The Carbon Challenge
What Sustains You? Calculate your Carbon Footprint here and think about how to reduce it.
Whether moving onto campus for the first time, or moving into a house or aprartment off campus, chances are that you will be looking for stuff to fill your new pad. Try to make your choices here as green as possible. Check out UNH’s virtual energy efficient residence hall for some good energy saving ideas. https://sustainableunh.unh.edu/unh-virtual-energy-efficient-dorm-room
Also, if you are looking for furniture, keep in mind that there are several Goodwill and Salvation Army options in Carrollton.
And don’t forget,to donate furniture, electronics, clothing, non-perishable food when you move out instead of just dumping them.
The University of West Georgia has some great sustainability focused programs and courses. If you are interested in sustainability issues, or want to learn more, think about taking a course that has a sustainability focus or component. Whether you are looking for an introductory core class or an upper division course, there are lots of options - check out the list of upcoming sustainability programs and courses.
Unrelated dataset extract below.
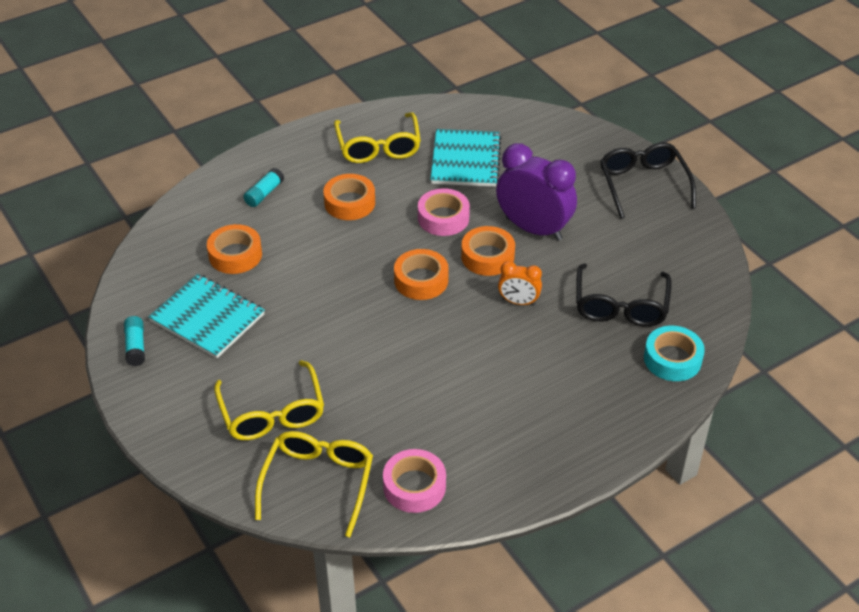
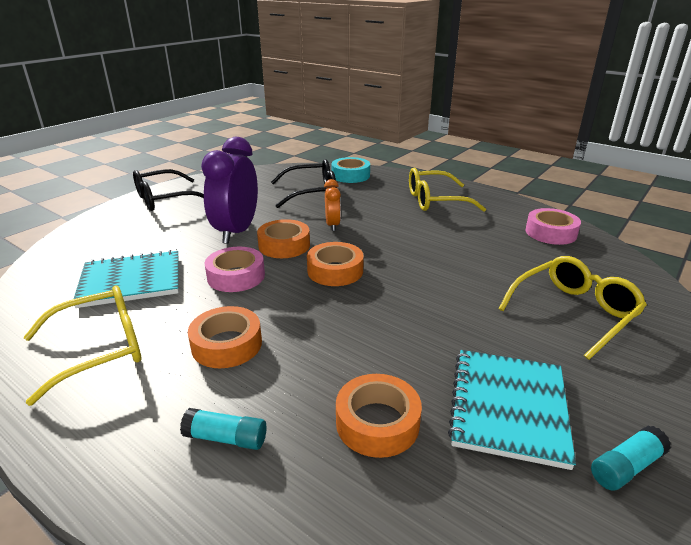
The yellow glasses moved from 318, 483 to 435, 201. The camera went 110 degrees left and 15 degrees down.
Beyond learning, you can get involved to make a difference while gaining valuable real world experience by joining a student organization that is involved with sustainability issues. “Ecoleaders” is currently the main environmentally focused organization on campus, with most of their energy committed to the campus community garden.
There are also several discipline specific organizations, as well as fraternities and sororities, that have stepped up to the plate to take part in environmentally centered events, including clean-ups and recycling.
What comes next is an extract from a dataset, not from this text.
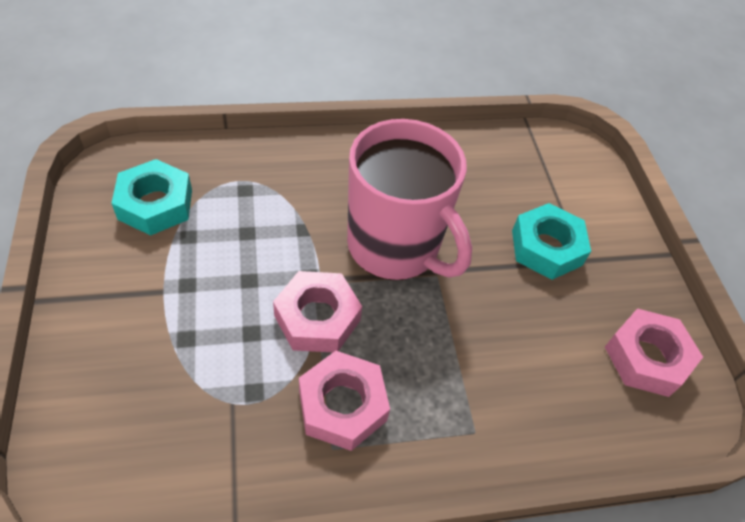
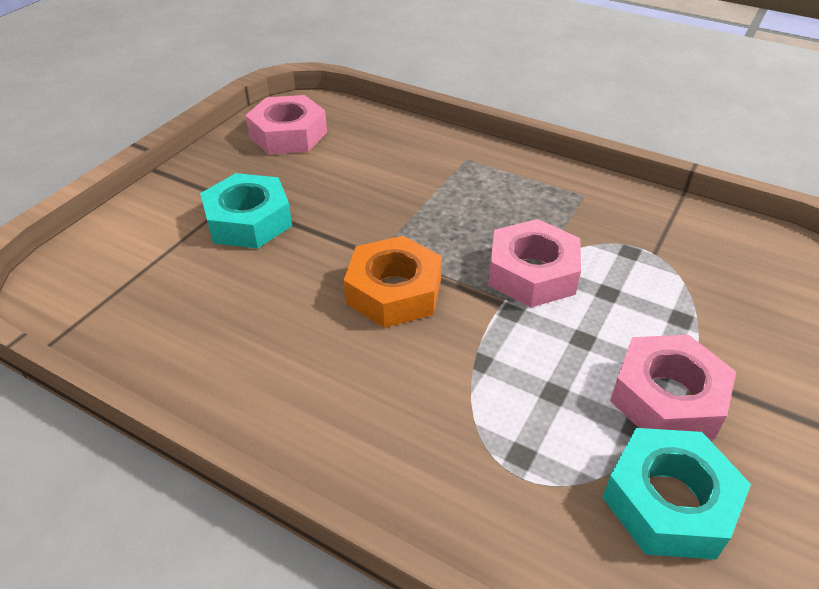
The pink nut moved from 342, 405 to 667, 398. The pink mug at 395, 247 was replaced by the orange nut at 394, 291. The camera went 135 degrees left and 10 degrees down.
Check out the list of student organizations here: http://www.westga.edu/csi/1997.php. If you do not find the environmental focus you are looking for, join a relevant organization and make your case for including such a focus. Or, start your own organization!
It’s all about reducing the negative and reinforcing the positive impacts we have in the process of living our daily lives. Here are a couple of standard green tips. Although perhaps not all of them will work for you, consider which ones you could incorporate into your living routine.
- Combine trips
- Walk or bike to work
- Support more sidewalks and bike lanes
- Adjust your thermostat, lower in winter (68F), higher in summer (78F)
- Use power strip and turn off when not in use (devices suck energy when plugged in)
- Turn off lights when not in use
- Use fans and open windows as an alternative to air conditioning
- Wash clothes in cold water
- Don’t use heat to dry dishes
- Run dishwasher and wash clothes only with full load
- Turn water off when brushing your teeth
- Take shorter showers
Recycle and reuse
- Recycle paper, plastic, glass, and metal
- Reuse and repurpose things to save money and divert waste from your local landfill
- Avoid disposable; use your own shopping bags, bottles, and mugs
Think of what you eat
- Eat less meat; the lower you eat on the food chain the lower the expended energy
- Support certified humanely raised meat
- Eat what is in season and from your region to avoid foods with a heavy carbon footprint
- Support your local farmers market
- Buy fair trade and rainforest alliance coffee, tea, and chocolate
- Support you community by attending its events
- Buy locally
- Try to stay informed on where your consumer goods come from, avoid sweatshop labor
- If you can invest, invest in socially and environmentally sound companies.